Collum recognizes that there must be some kind of compromise between employing and preserving functioning artifacts. However, he urges that if they are to be used, then we need to make sure that they are being used in a way that is least damaging to the artifact. This compromise leads to one of the key questions of Collum’s lecture: “How do we find a rational and responsible way to utilize functional artifacts without compromising our professional standards?”
To show how the Henry Ford Museum went about answering this question, Collum presented a “ranking system” that was devised by the institution in 1992. The system is a 1-4 scale which rates the artifact’s “value,” one being highest and four the lowest, based on “historical significance, rarity, institutional connections and/or monetary value.” When choosing the ranking, how the artifact will be used should not be known. This keeps the process more objective.

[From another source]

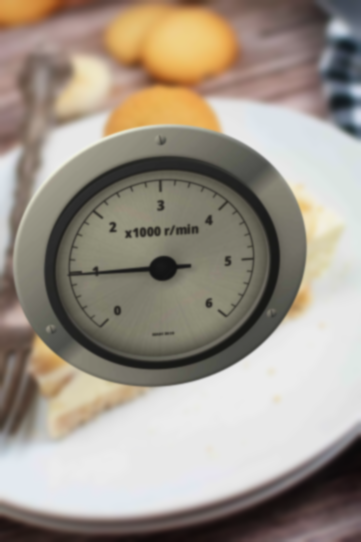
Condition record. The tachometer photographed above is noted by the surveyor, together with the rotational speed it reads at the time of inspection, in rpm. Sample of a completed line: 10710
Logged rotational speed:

Another part of the Henry Ford Museum’s decision-making process is a Collection Operations Team that includes a spokesperson from each part of the museum, achieving the balance mentioned above. All of the museum’s representatives get a chance to voice what they recognize as the risks and benefits of operating the artifact. Aspects that are taken into consideration are fragility, disturbance, transportation, the environment, security, reliability, whether it “promotes the institution,” if it is educational, and if it is entertaining. The curator brings a proposal on usage, written by the Collection Operations Team, to the Collection Committee, who votes to make a final determination.
Conservators will often support the use of an artifact if it allows them to learn more about the object’s condition. Objects do not benefit from being used for any other justification from the conservator’s standpoint. Use is not a method of preservation, and Collum declares this theory is a myth.

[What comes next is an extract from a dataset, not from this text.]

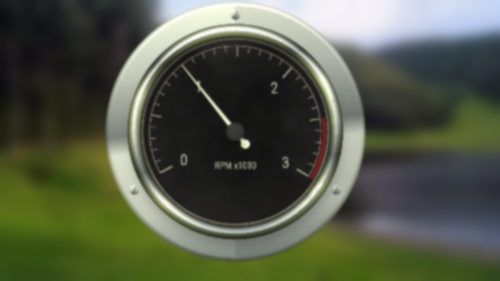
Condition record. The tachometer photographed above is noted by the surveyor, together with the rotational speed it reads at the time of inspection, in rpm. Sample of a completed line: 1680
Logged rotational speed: 1000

Collum illustrates how the process above works by giving examples of specific vehicles, and how the Henry Ford Museum ranks them. He also discloses that the risk versus benefits analysis frequently engaged to determine the use of an artifact can be flawed. Such is the situation when the time and resources invested in the restoration of the artifact to achieve operating capability does not justify the benefits.

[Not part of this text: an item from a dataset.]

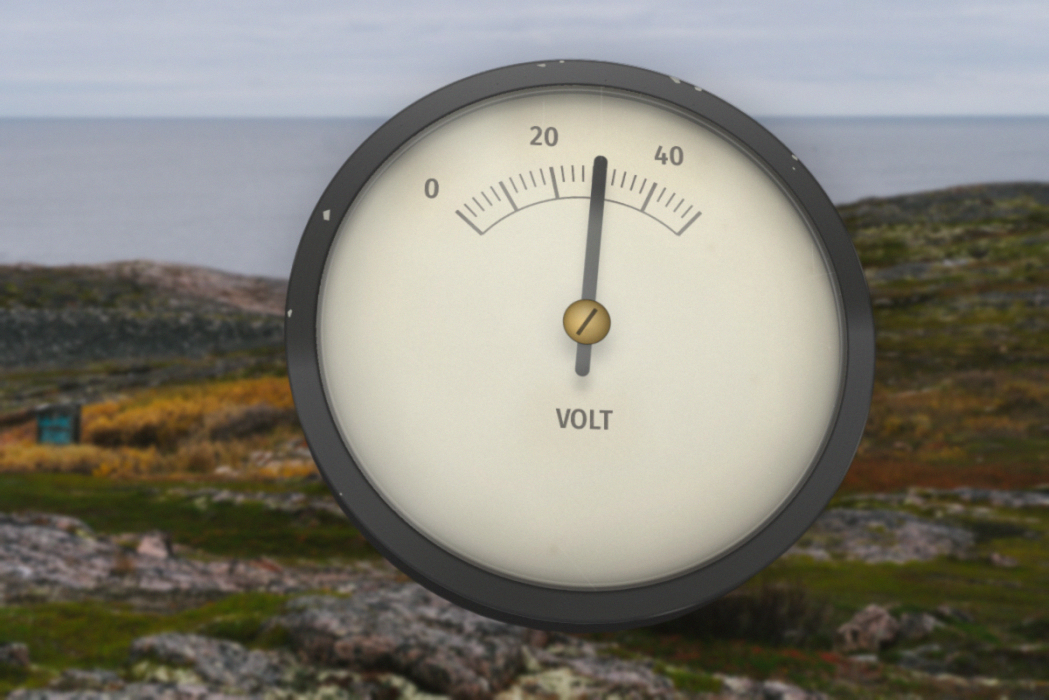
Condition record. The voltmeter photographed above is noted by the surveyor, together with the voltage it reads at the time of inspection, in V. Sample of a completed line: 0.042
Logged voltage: 29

Collum states that in order to make ethical decisions on the use of artifacts in “experiential education,” each institution must have a process that allows for the objective analysis of the artifact, and a open discussion from all key areas of the museum that work with that object, including conservators and curators.
As an educator, I can attest to the desirability of “experiential learning,” however, my love of history and historical objects brings to the forefront a concern for the object’s longevity. It is so difficult to decide how to use an object when you are aware that any use results in damage. The process adopted by the Henry Ford Museum, and presented here by Malcom Collum, is a welcome option that assists museums in identifying an ethical decision when presented with the complexity of object utilization. I ask, however, if this method can be used with other objects in the same way, or if Mr. Collum is presenting this as a process only to be used for automobile museums?
Author’s Note: Quotations in this commentary were taken from the speaker’s conferencepaper.